The structure you choose should account for both ownership and governance. Ownership refers to the founders and other stakeholders who own a piece of your company. While the owners ultimately govern the business, many companies establish formal governance structures made up of directors, management, and advisors.
Data and privacy might be the fastest growing category for both legal compliance and entity valuations.
As companies collect data for internal use, how you store and manage your data will determine whether your data is a liability or an asset for your business. You might find a way to use your data to provide better services to your customers. You also might find opportunities to monetize the data you’re collecting.
When that data includes personal information of customers or others, you have additional exposure to expanding liability if you don’t comply with the broad-reaching and expanding rules that have been put in place by different states, countries, and regions around the world.

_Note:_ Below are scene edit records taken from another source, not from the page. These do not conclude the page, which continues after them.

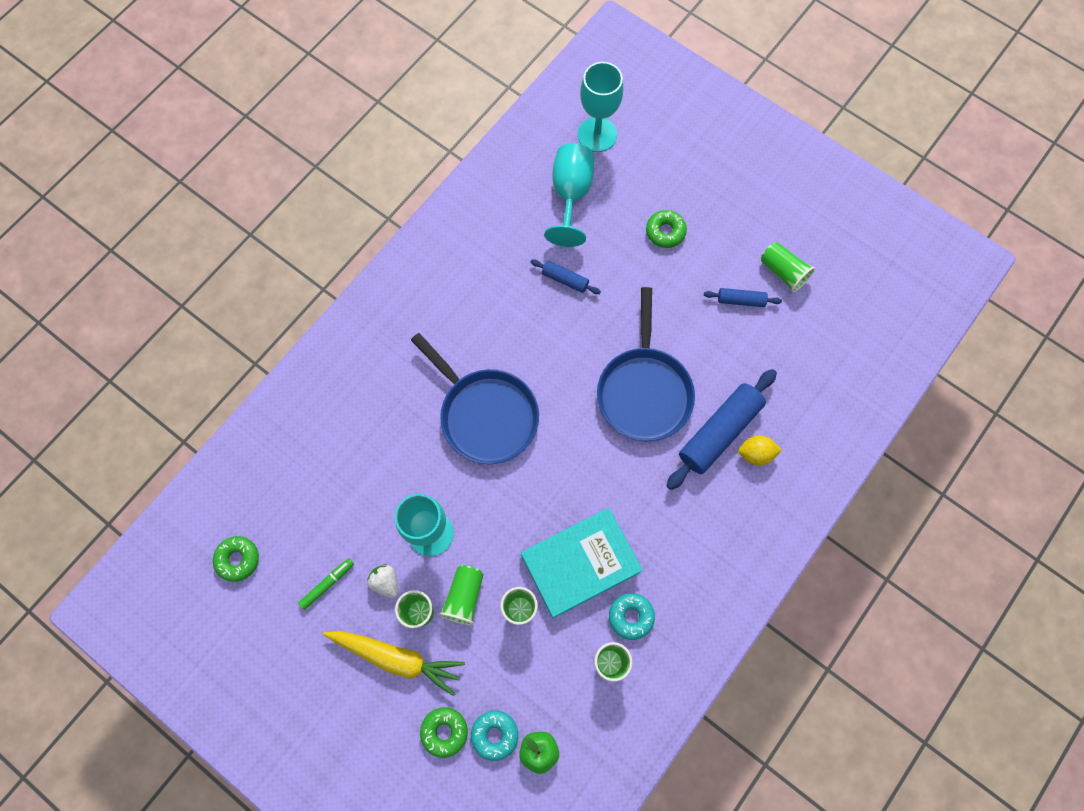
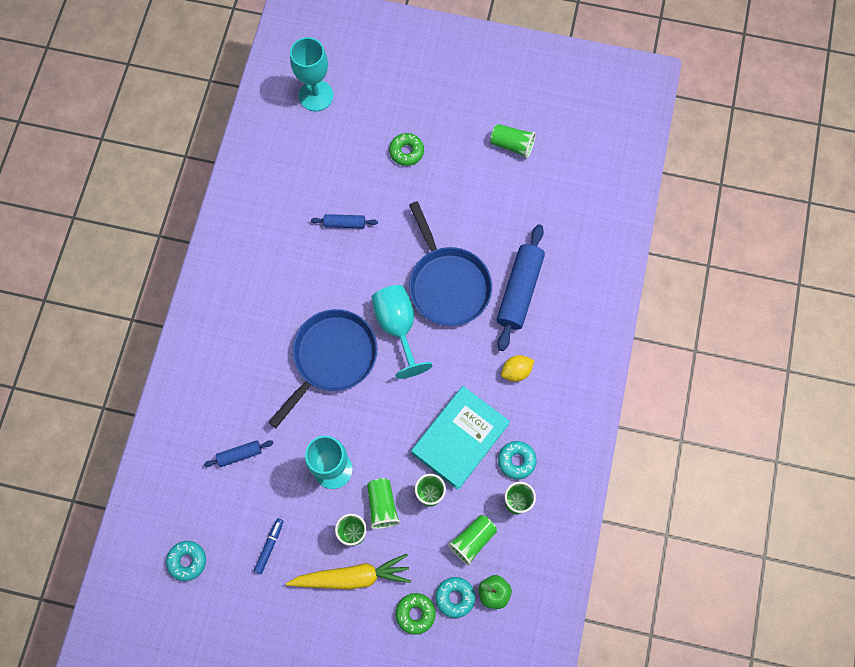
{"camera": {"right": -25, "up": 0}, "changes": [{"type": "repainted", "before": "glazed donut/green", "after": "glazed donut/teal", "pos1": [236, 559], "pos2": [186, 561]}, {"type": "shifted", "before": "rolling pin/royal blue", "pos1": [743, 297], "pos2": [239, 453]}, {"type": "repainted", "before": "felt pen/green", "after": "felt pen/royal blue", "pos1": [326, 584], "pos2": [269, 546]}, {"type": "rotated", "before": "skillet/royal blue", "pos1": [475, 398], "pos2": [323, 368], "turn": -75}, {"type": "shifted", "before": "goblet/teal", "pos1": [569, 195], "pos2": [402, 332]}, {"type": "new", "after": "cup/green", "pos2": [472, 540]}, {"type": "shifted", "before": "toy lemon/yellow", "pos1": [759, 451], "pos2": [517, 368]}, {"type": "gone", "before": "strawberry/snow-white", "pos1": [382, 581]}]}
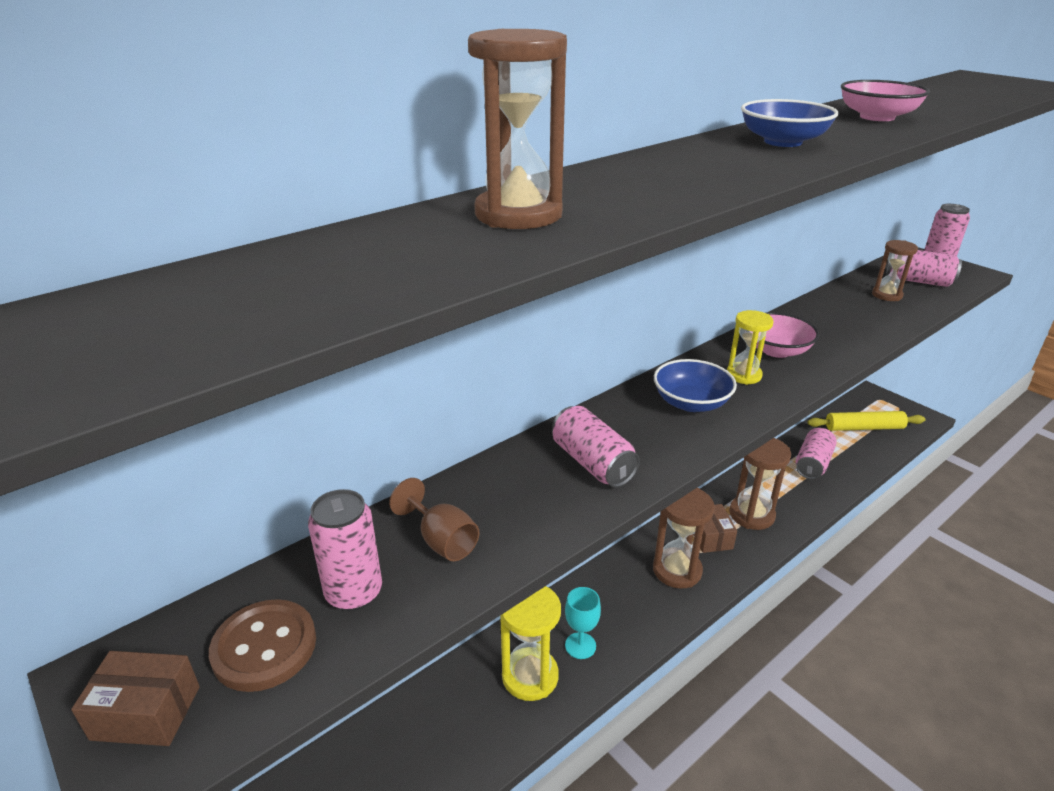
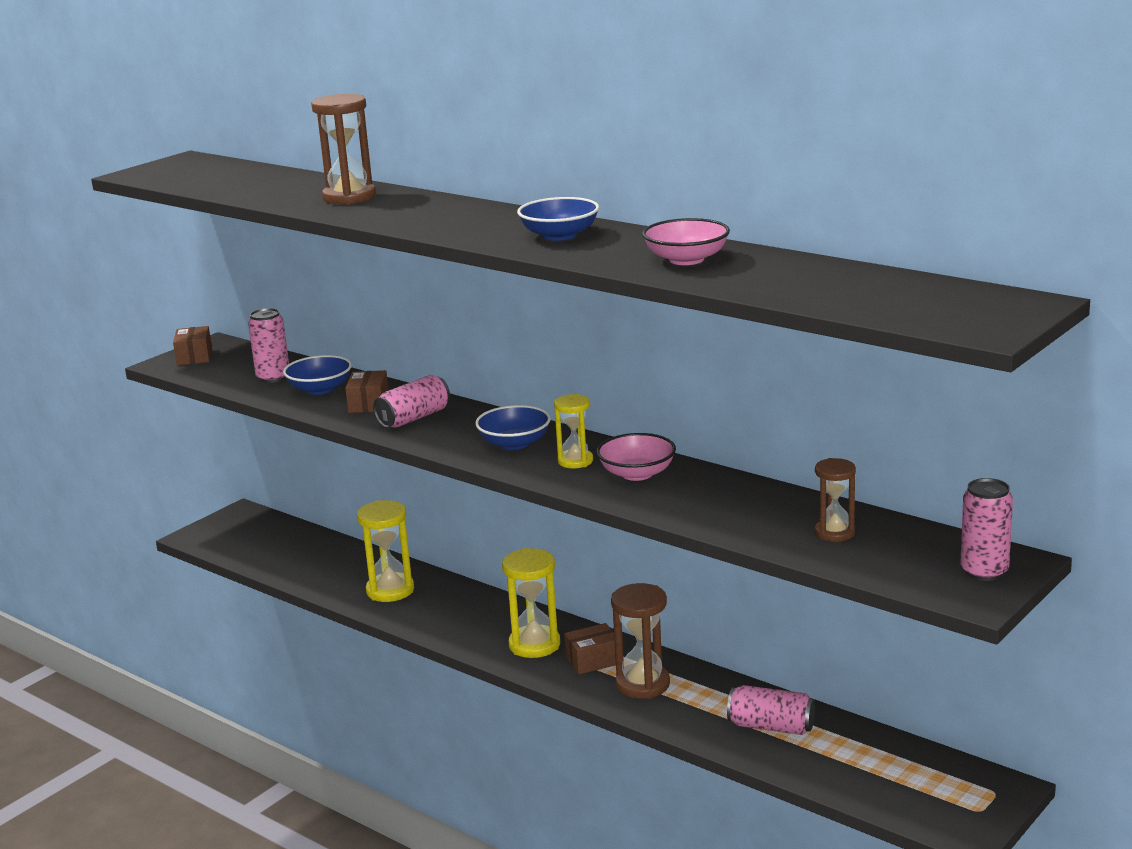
{"camera": {"right": 80, "up": -10}, "changes": [{"type": "swapped", "before": "goblet/russet", "after": "serving bowl/royal blue", "pos1": [434, 519], "pos2": [317, 375]}, {"type": "new", "after": "parcel/russet", "pos2": [367, 391]}, {"type": "repainted", "before": "sand timer/russet", "after": "sand timer/yellow", "pos1": [684, 538], "pos2": [531, 603]}, {"type": "gone", "before": "button/russet", "pos1": [262, 645]}, {"type": "gone", "before": "goblet/teal", "pos1": [583, 623]}, {"type": "gone", "before": "rolling pin/yellow", "pos1": [866, 421]}, {"type": "gone", "before": "tin/rosy", "pos1": [924, 268]}]}
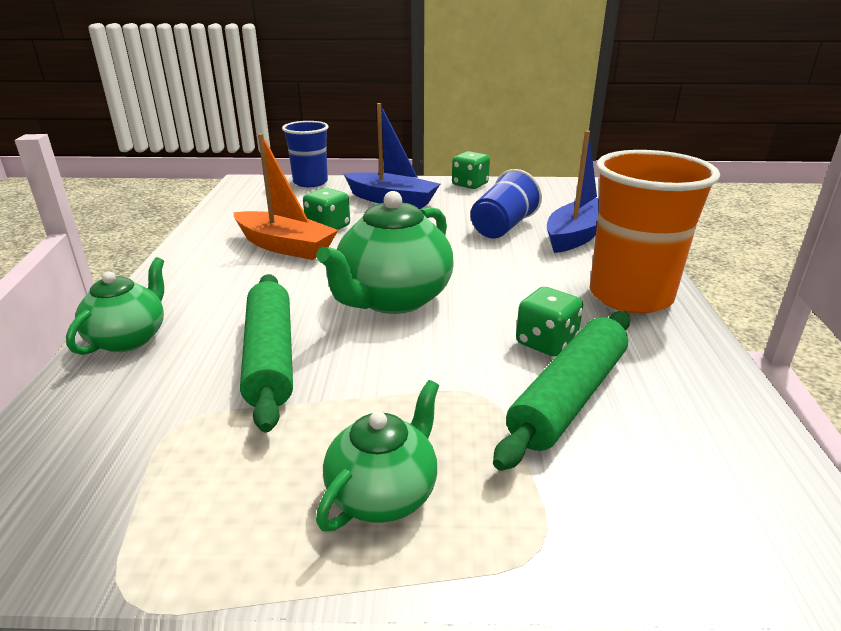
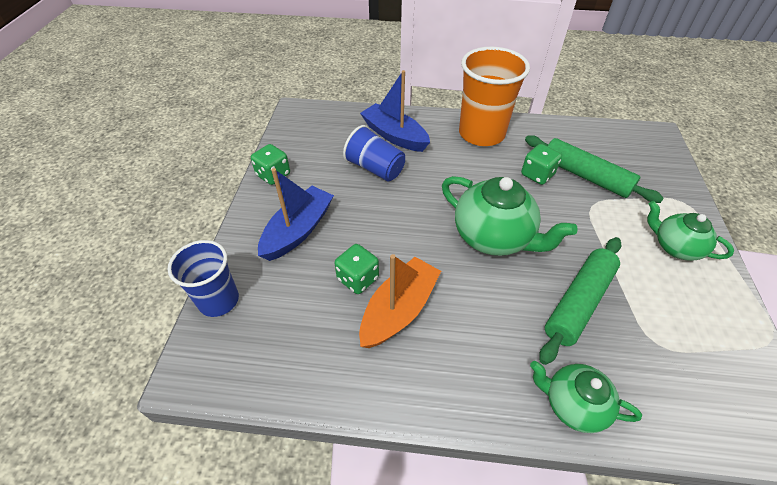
{"camera": {"right": -85, "up": 20}, "changes": [{"type": "rotated", "before": "rolling pin/green", "pos1": [266, 353], "pos2": [580, 301], "turn": -45}]}
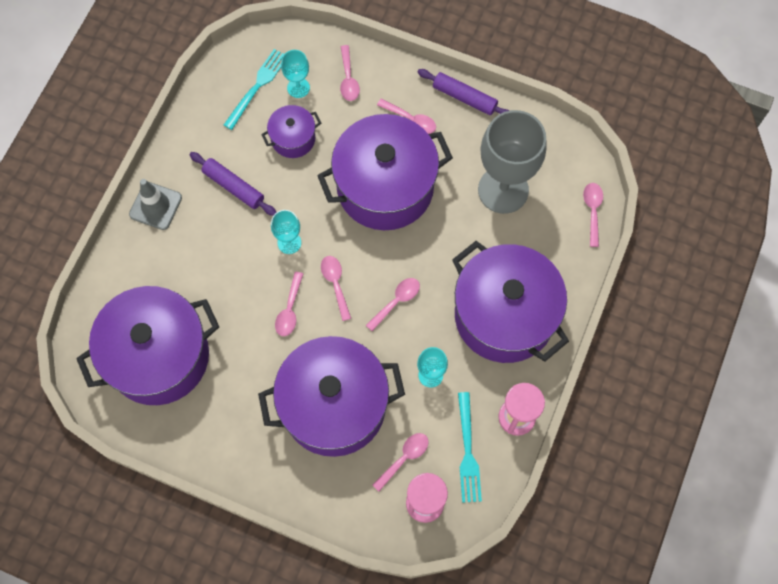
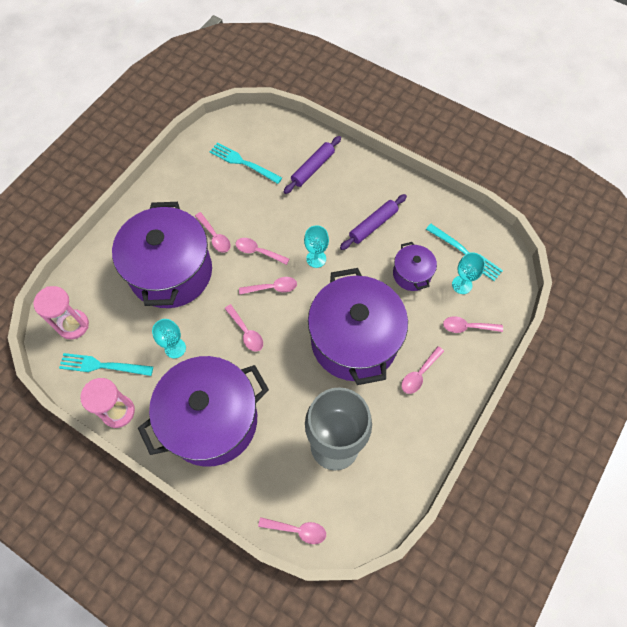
{"camera": {"right": 100, "up": -5}, "changes": [{"type": "shifted", "before": "tablespoon/rosy", "pos1": [400, 462], "pos2": [213, 232]}, {"type": "swapped", "before": "cooking pot/violet", "after": "fork/teal", "pos1": [147, 345], "pos2": [246, 163]}, {"type": "shifted", "before": "rolling pin/violet", "pos1": [464, 92], "pos2": [312, 165]}, {"type": "gone", "before": "traffic cone/gray", "pos1": [155, 204]}]}
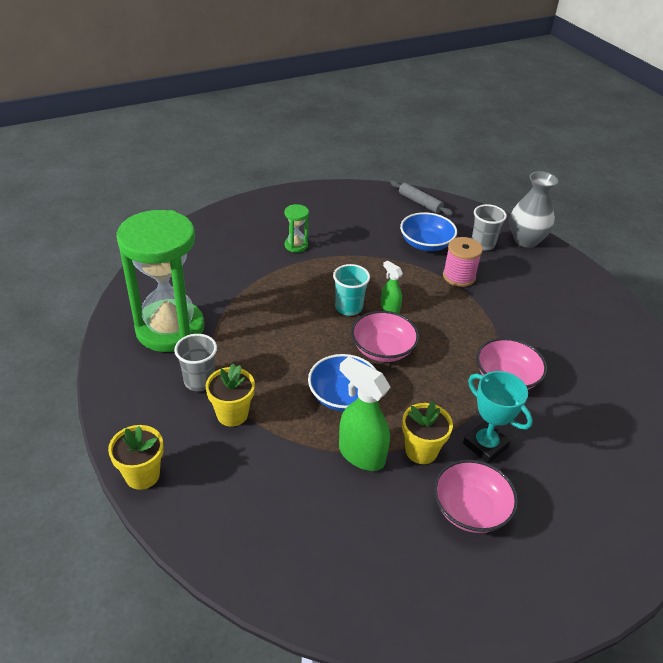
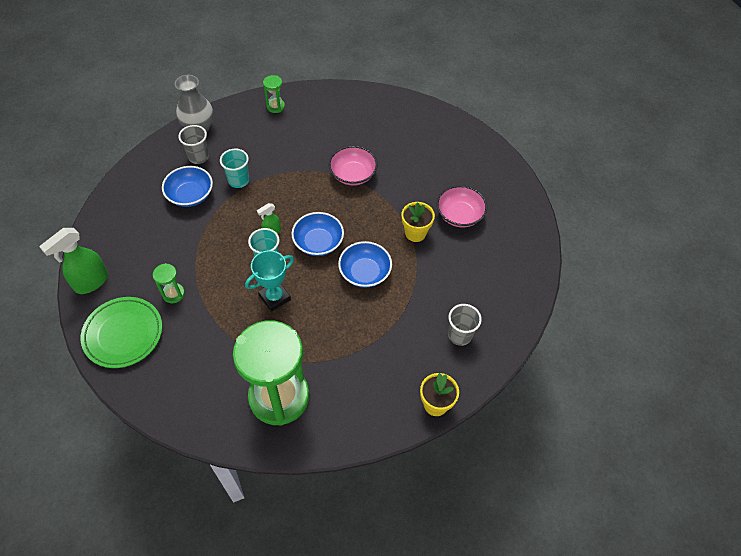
{"camera": {"right": -85, "up": 15}, "changes": [{"type": "shifted", "before": "sprayer/green", "pos1": [365, 413], "pos2": [73, 261]}, {"type": "new", "after": "flat dish/green", "pos2": [121, 332]}, {"type": "swapped", "before": "bobbin/rosy", "after": "cup/teal", "pos1": [463, 262], "pos2": [234, 168]}, {"type": "shifted", "before": "trophy/teal", "pos1": [498, 417], "pos2": [269, 281]}, {"type": "new", "after": "sand timer/green", "pos2": [274, 94]}, {"type": "repainted", "before": "serving bowl/rosy", "after": "serving bowl/royal blue", "pos1": [385, 336], "pos2": [317, 234]}, {"type": "shifted", "before": "cup/gray", "pos1": [195, 362], "pos2": [465, 325]}, {"type": "gone", "before": "potted plant/yellow", "pos1": [230, 395]}, {"type": "gone", "before": "rolling pin/gray", "pos1": [421, 198]}]}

Building a team in your startup is exciting. You have this opportunity to build a culture that will drive the success of your business.
It is also one of the most difficult areas to manage from a legal perspective. Putting in place the right hiring and firing processes and documentation should be a top priority. Not only are there strict federal and state compliance issues at stake, at this stage of your business the culture you’re building can easily be jeopardized by a misstep with a high-value employee.
Whether you sell a product (new or existing) or you’re providing a service, you need to protect the brand you’ve created around how you deliver your product or service to customers. Brand value can grow to dominate the eventual valuation of your business.
Trademarks, trade dress, and copyrights are critical tools for protecting your brand against infringers who would be glad to ride the wave you’ve built through hard work. This means it’s important to build a unique brand that stands on its own, so you aren’t accused of riding another company’s wave.
It also means you should formally protect your brand and monitor for potential infringers. Lastly, you should create internal processes that consistently build a coherent brand for your business.
You might find investors at any stage of your business who want to provide financial support and participate in the ownership of your business. Outside investment can give your company a boost towards success by creating opportunities for expansion that aren’t possible even with consistent, stable growth.
Of course, you need to play by the rules with investors because you become accountable to them, whether they are friends and family, angels, venture capitalists, private equity, or institutional investors. The government is also watching to make sure you’re being fair, so you need to be careful to comply with applicable securities laws.
The best approach with your business is to be “investment ready” at all times. This means doing the things you need to so investors will be attracted to your business and not turned off by any disorganization with your due diligence documentation.
As we all know, you should be ready to get financial help before you need it, because by the time you need it you might be too late.
Use these legal milestones as your startup training plan to build a successful business, just like you would use a training plan to successfully run a marathon. It won’t eliminate all the work and persistence you’ll need to get there, but it will help guide you along your way to the successful accomplishment you’re working toward.